Entries provided
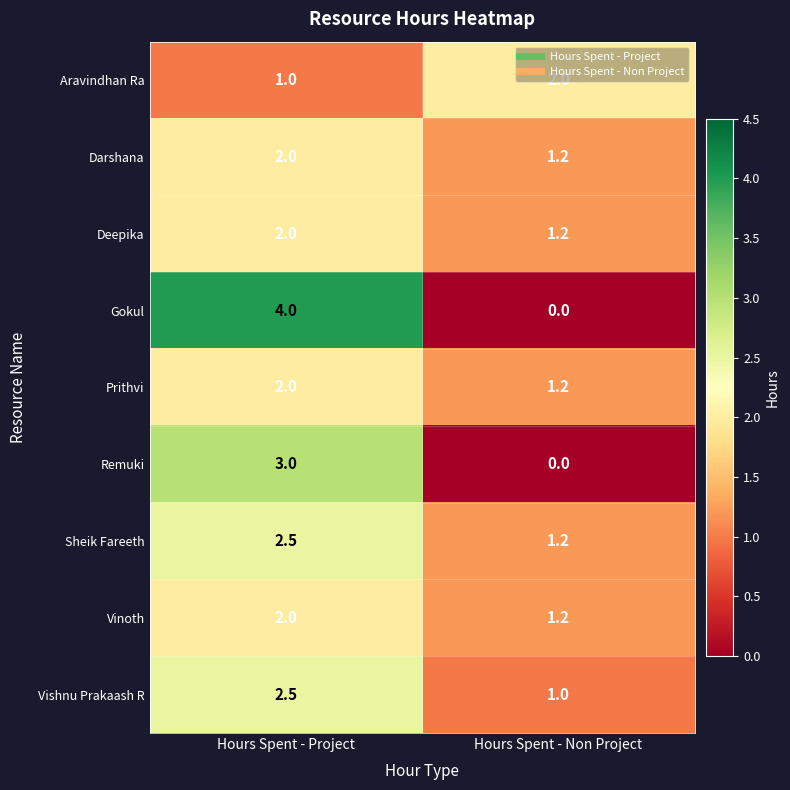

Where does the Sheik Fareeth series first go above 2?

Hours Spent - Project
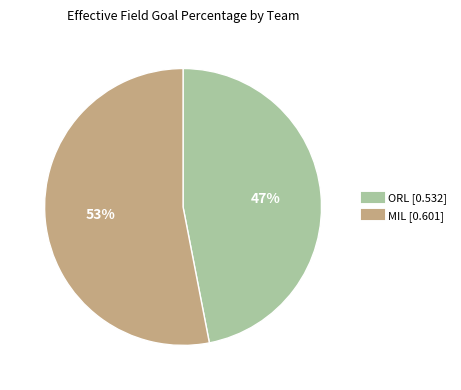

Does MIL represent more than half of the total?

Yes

---

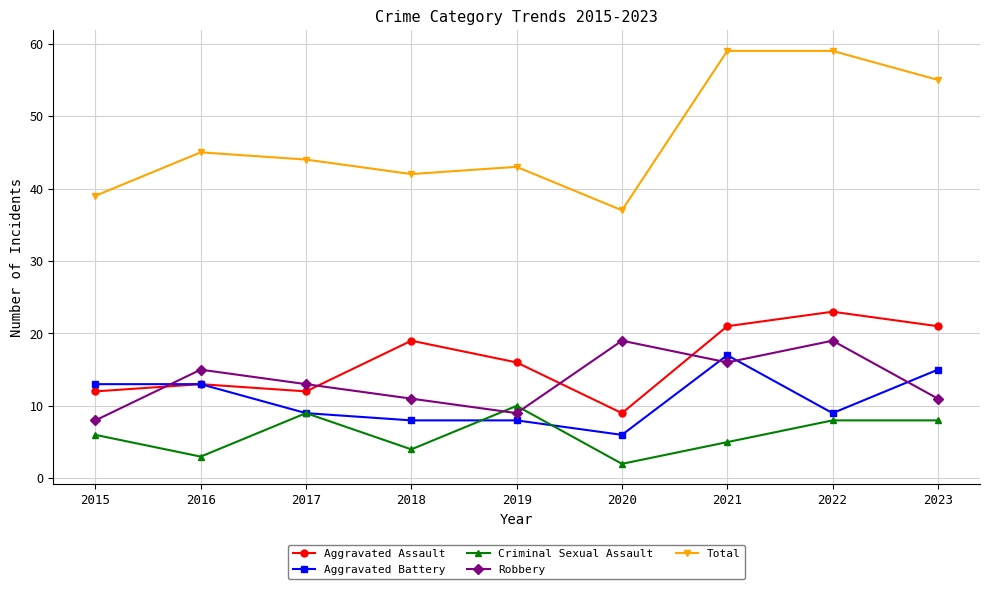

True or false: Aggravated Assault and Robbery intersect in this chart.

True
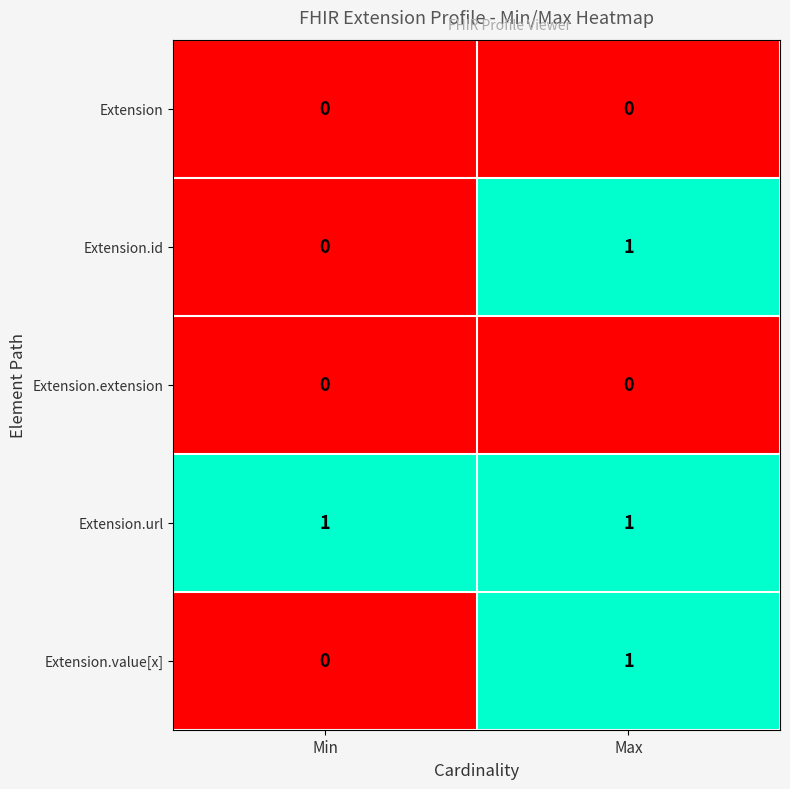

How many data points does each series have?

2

Task
Show each line of the data above that contains the word "series". Case matters.

Exercise answer
Where does the Sheik Fareeth series first go above 2?
How many data points does each series have?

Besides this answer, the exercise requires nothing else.